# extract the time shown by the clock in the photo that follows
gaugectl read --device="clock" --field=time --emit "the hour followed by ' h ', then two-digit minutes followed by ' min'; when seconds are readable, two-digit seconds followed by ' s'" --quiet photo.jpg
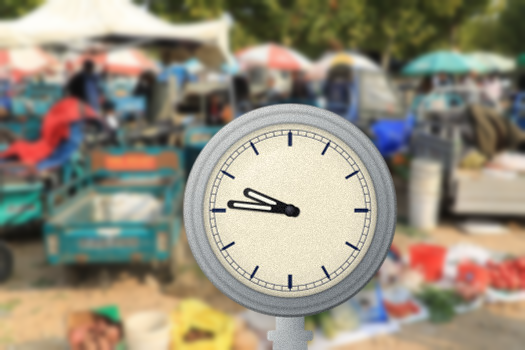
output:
9 h 46 min
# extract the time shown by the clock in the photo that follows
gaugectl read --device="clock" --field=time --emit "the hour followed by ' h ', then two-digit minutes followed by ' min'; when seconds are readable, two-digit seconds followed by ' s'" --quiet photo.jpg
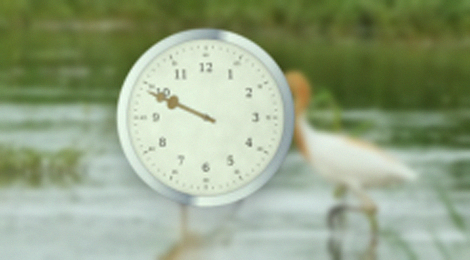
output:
9 h 49 min
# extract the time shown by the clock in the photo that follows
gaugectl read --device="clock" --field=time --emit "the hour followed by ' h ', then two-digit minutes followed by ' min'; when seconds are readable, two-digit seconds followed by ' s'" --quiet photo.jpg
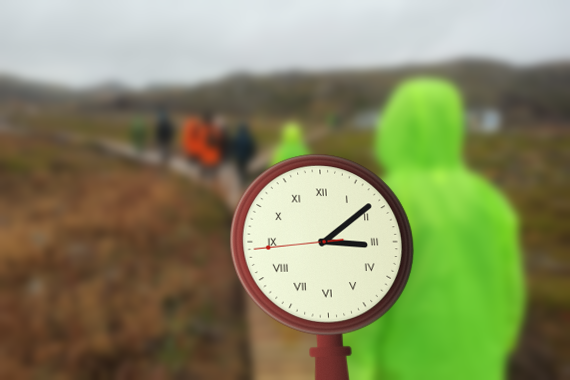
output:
3 h 08 min 44 s
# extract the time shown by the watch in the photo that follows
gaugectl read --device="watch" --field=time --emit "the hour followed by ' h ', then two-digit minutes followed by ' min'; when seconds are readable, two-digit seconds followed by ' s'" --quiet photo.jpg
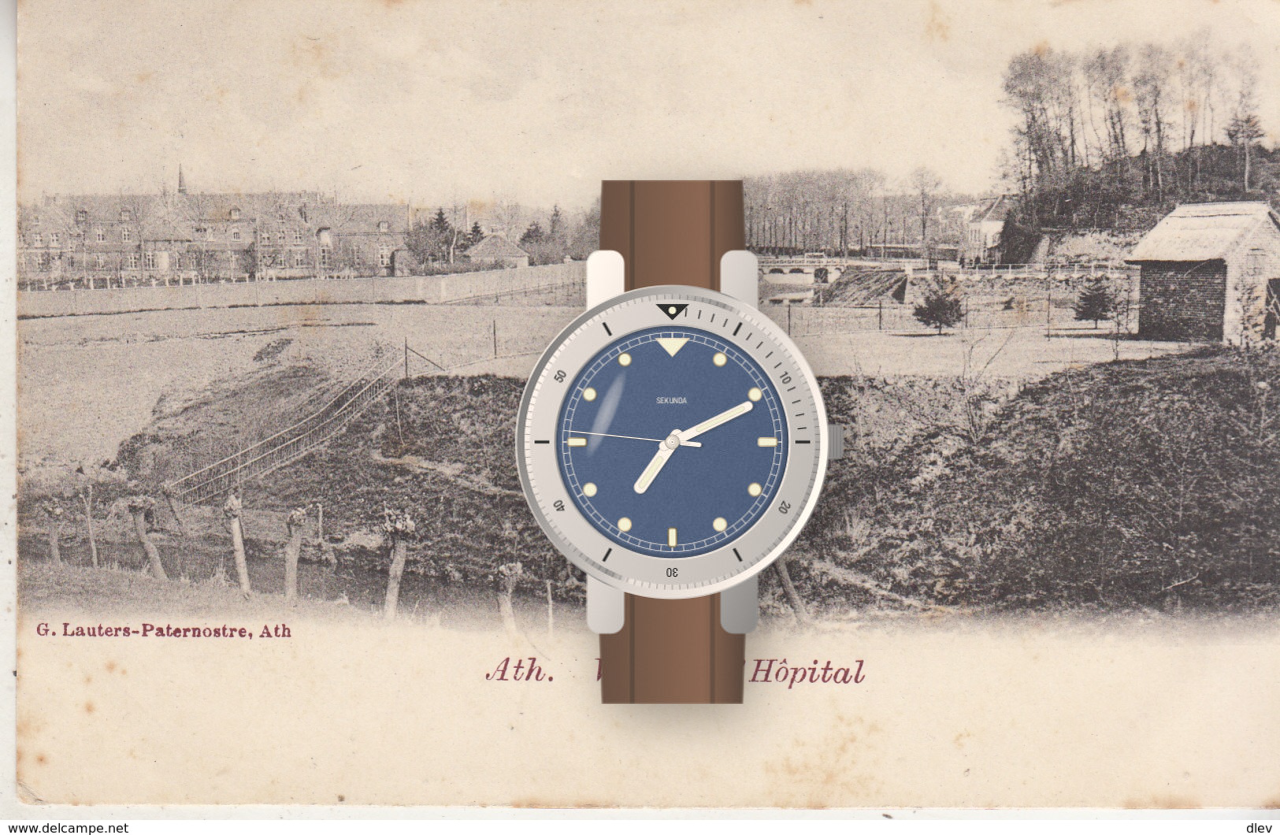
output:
7 h 10 min 46 s
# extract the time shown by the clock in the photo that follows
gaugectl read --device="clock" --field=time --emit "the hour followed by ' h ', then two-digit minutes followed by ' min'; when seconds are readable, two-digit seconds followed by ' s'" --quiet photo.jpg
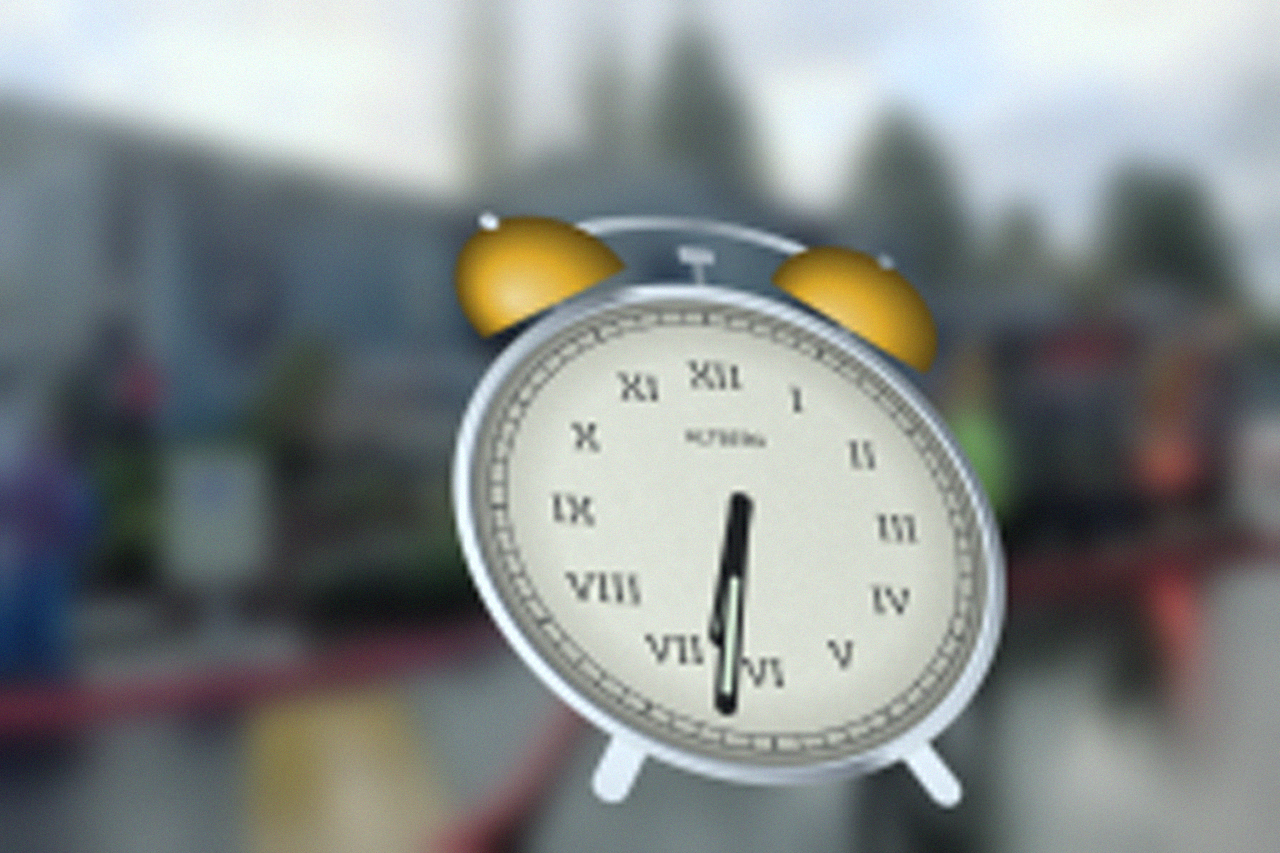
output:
6 h 32 min
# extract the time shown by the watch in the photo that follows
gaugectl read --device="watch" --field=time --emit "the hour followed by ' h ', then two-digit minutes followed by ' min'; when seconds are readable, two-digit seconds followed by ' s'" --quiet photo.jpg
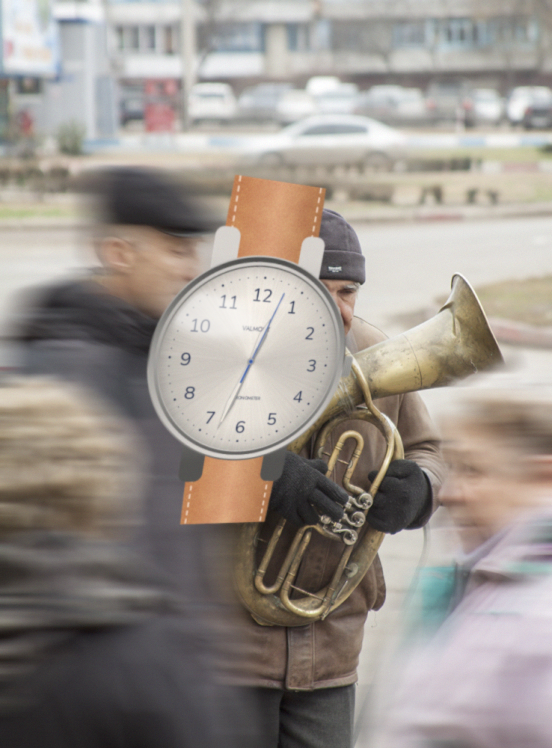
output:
12 h 33 min 03 s
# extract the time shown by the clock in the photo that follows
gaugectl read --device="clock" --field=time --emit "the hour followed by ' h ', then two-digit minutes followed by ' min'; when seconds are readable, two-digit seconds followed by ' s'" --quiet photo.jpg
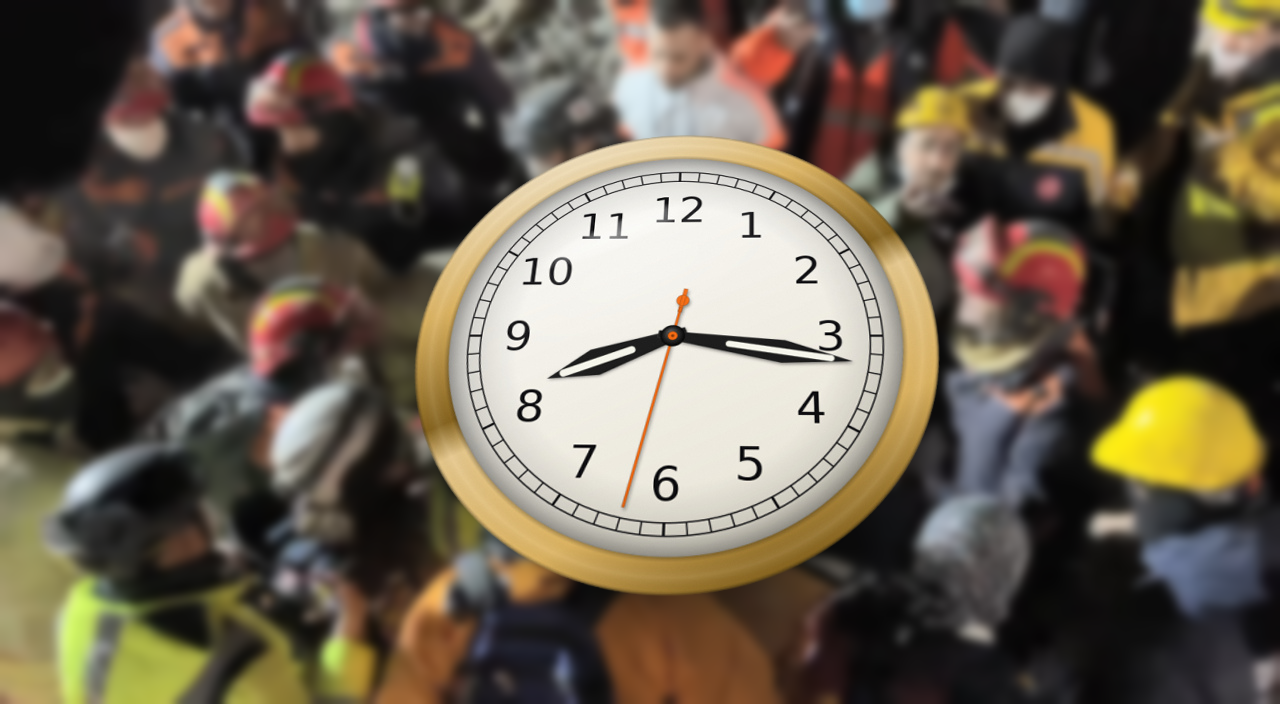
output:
8 h 16 min 32 s
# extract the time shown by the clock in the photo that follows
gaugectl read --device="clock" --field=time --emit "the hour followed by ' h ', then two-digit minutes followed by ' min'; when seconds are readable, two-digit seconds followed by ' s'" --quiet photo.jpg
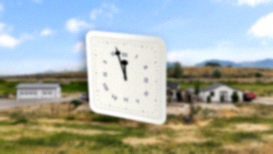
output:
11 h 57 min
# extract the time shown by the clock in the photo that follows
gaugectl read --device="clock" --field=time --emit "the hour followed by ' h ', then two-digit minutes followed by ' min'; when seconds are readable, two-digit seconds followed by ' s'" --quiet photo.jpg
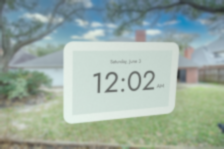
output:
12 h 02 min
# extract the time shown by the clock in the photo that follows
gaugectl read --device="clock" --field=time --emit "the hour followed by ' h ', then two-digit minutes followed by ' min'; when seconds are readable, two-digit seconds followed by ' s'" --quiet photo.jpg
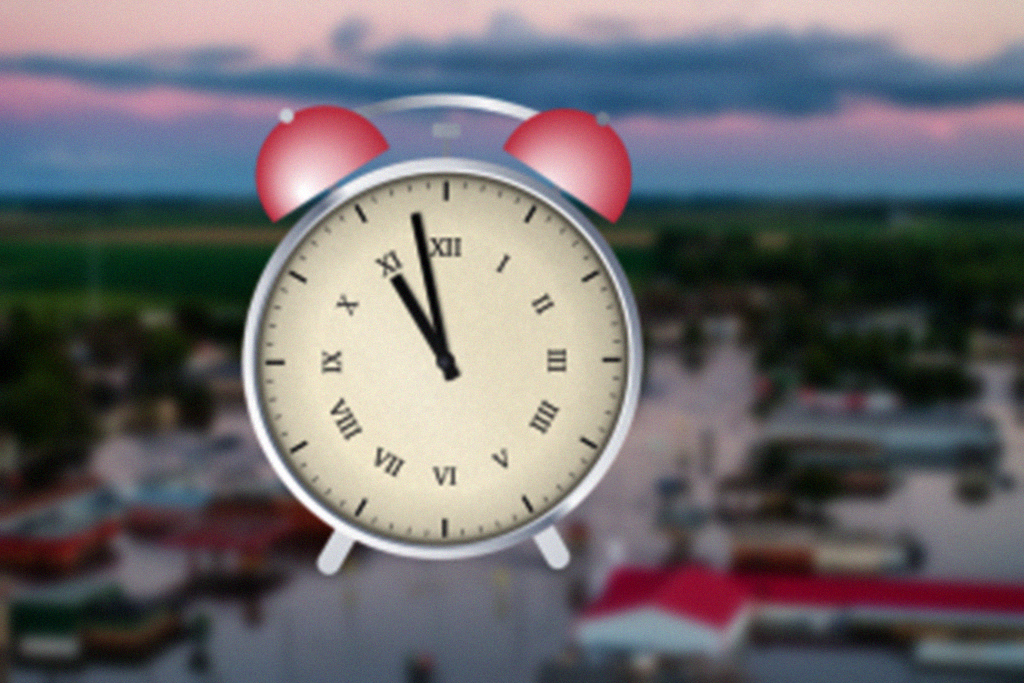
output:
10 h 58 min
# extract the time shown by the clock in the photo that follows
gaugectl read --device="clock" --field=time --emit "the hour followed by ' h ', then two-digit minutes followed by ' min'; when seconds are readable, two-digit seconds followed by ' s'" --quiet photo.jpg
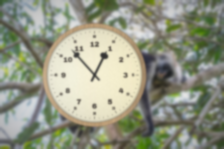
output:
12 h 53 min
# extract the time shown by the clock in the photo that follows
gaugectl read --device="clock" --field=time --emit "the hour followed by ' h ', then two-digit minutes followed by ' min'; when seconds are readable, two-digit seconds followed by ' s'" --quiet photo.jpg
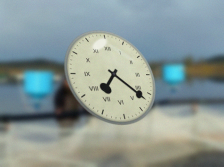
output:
7 h 22 min
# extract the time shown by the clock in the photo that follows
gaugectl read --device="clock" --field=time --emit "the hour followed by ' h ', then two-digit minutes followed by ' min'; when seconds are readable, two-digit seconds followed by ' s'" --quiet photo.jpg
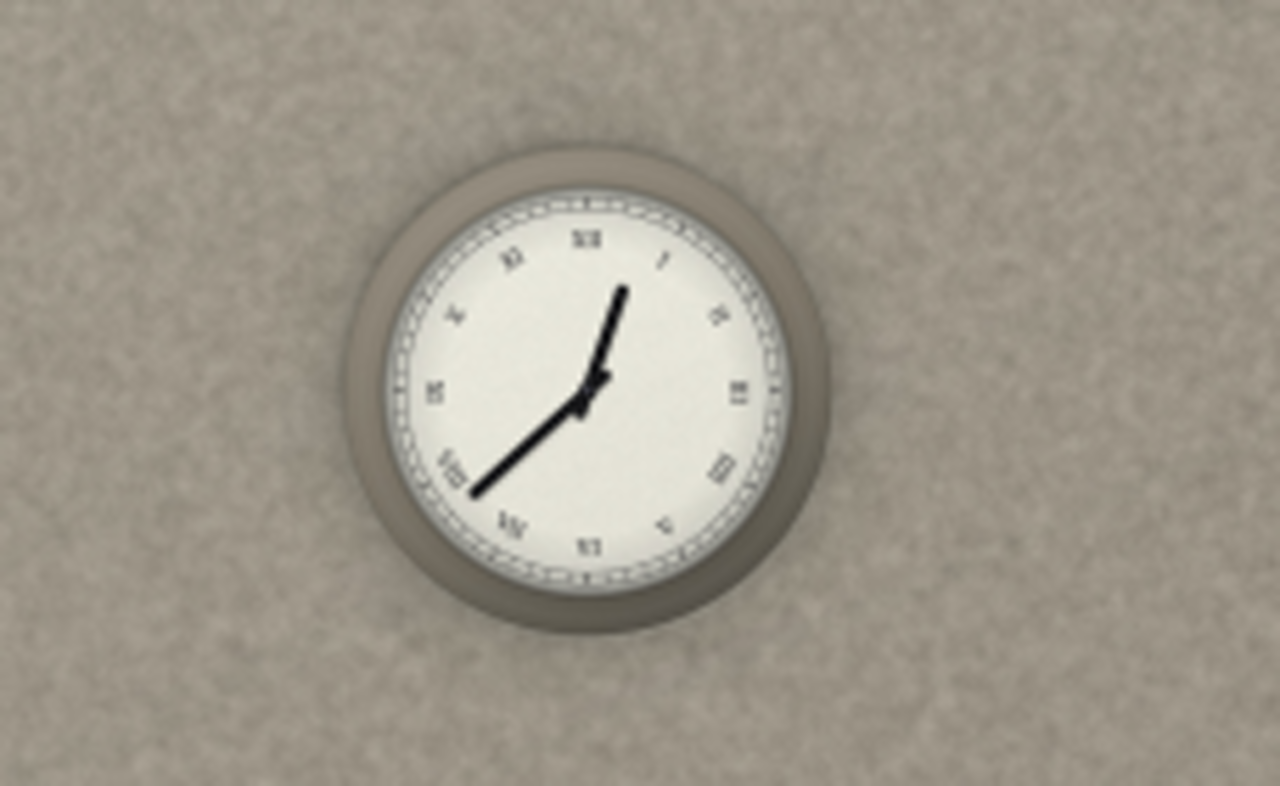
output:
12 h 38 min
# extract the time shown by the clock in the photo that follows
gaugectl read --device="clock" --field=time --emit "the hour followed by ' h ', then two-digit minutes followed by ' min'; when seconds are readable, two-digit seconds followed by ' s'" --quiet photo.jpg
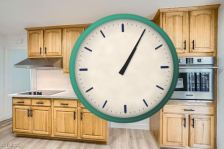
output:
1 h 05 min
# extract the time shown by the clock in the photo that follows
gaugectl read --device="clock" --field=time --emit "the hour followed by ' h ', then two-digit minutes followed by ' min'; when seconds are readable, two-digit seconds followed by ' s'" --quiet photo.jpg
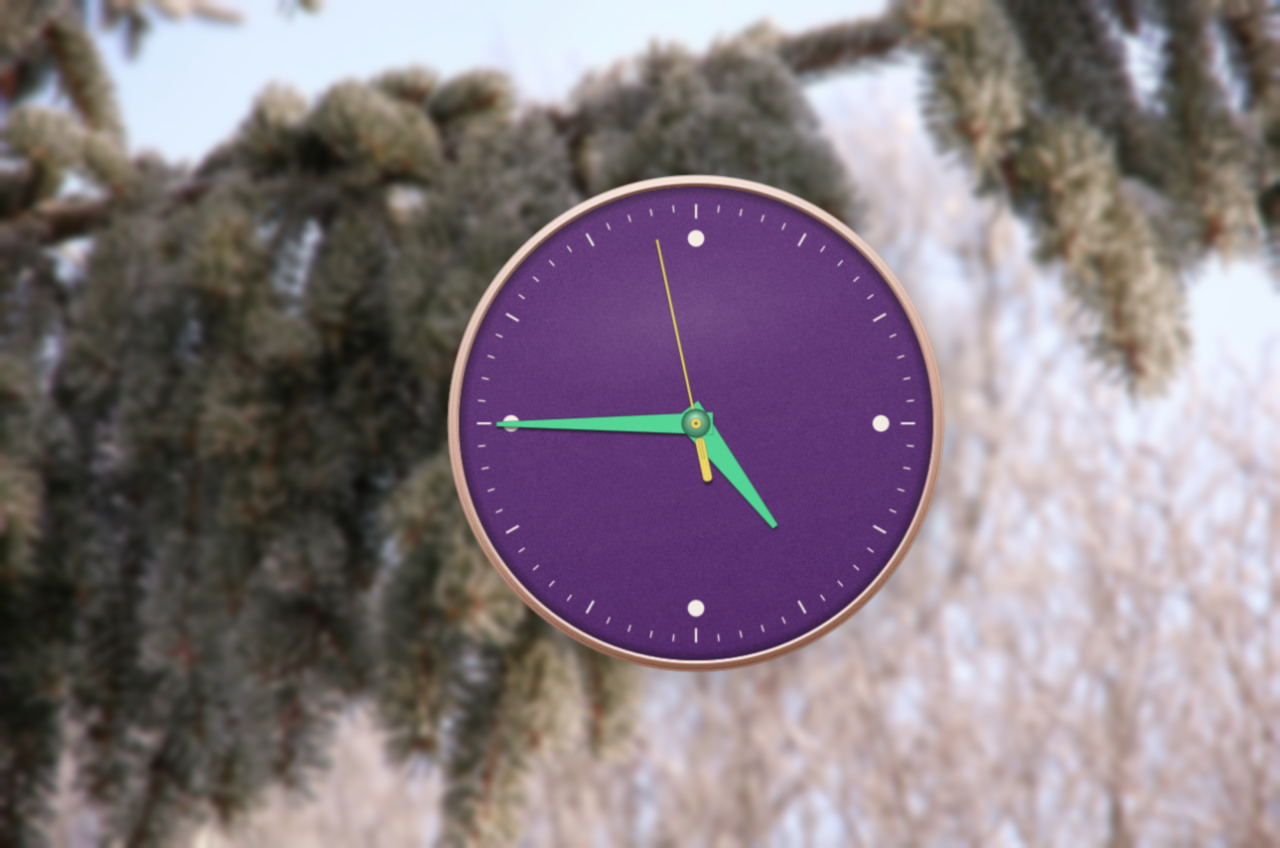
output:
4 h 44 min 58 s
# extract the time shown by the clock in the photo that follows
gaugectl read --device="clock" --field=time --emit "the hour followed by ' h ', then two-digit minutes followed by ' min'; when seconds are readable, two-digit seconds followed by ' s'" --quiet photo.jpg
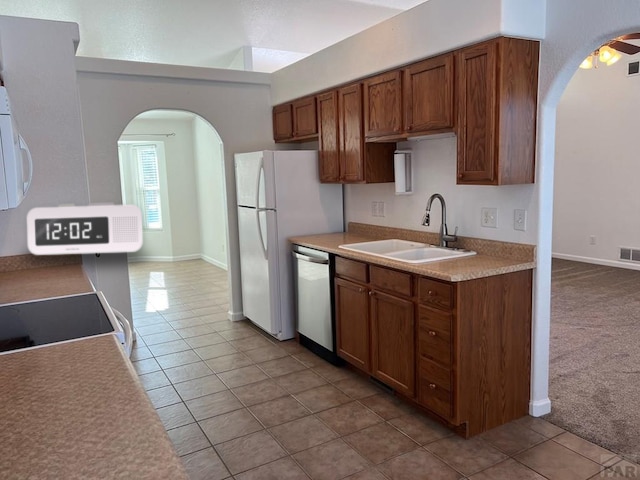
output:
12 h 02 min
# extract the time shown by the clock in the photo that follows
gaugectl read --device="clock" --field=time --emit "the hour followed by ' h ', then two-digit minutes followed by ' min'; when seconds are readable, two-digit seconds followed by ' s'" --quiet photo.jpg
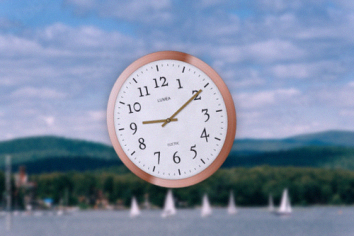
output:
9 h 10 min
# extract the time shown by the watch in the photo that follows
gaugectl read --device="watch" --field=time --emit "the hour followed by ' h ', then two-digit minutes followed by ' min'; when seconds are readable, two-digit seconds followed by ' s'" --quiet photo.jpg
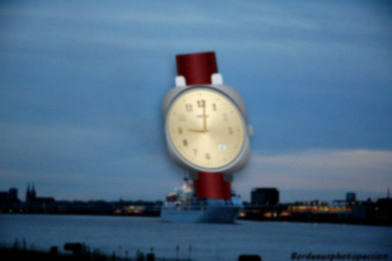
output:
9 h 01 min
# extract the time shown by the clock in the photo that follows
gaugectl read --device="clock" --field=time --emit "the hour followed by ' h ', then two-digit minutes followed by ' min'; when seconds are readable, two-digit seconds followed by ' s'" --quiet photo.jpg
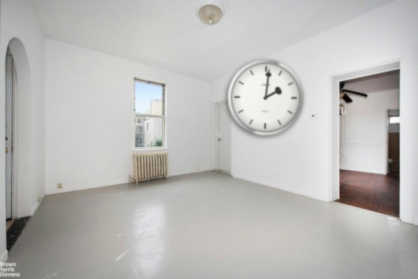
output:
2 h 01 min
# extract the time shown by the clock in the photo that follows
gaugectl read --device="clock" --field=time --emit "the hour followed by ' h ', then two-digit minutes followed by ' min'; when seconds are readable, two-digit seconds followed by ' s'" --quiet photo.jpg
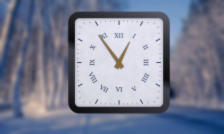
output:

····················

=== Given exercise ===
Copy the records verbatim, from their first line through the line that contains "7 h 10 min 46 s", including both of those lines. Omit the pictures from your copy.

=== Expected output ===
# extract the time shown by the clock in the photo that follows
gaugectl read --device="clock" --field=time --emit "the hour followed by ' h ', then two-digit minutes followed by ' min'; when seconds are readable, two-digit seconds followed by ' s'" --quiet photo.jpg
output:
9 h 46 min
# extract the time shown by the clock in the photo that follows
gaugectl read --device="clock" --field=time --emit "the hour followed by ' h ', then two-digit minutes followed by ' min'; when seconds are readable, two-digit seconds followed by ' s'" --quiet photo.jpg
output:
9 h 49 min
# extract the time shown by the clock in the photo that follows
gaugectl read --device="clock" --field=time --emit "the hour followed by ' h ', then two-digit minutes followed by ' min'; when seconds are readable, two-digit seconds followed by ' s'" --quiet photo.jpg
output:
3 h 08 min 44 s
# extract the time shown by the watch in the photo that follows
gaugectl read --device="watch" --field=time --emit "the hour followed by ' h ', then two-digit minutes followed by ' min'; when seconds are readable, two-digit seconds followed by ' s'" --quiet photo.jpg
output:
7 h 10 min 46 s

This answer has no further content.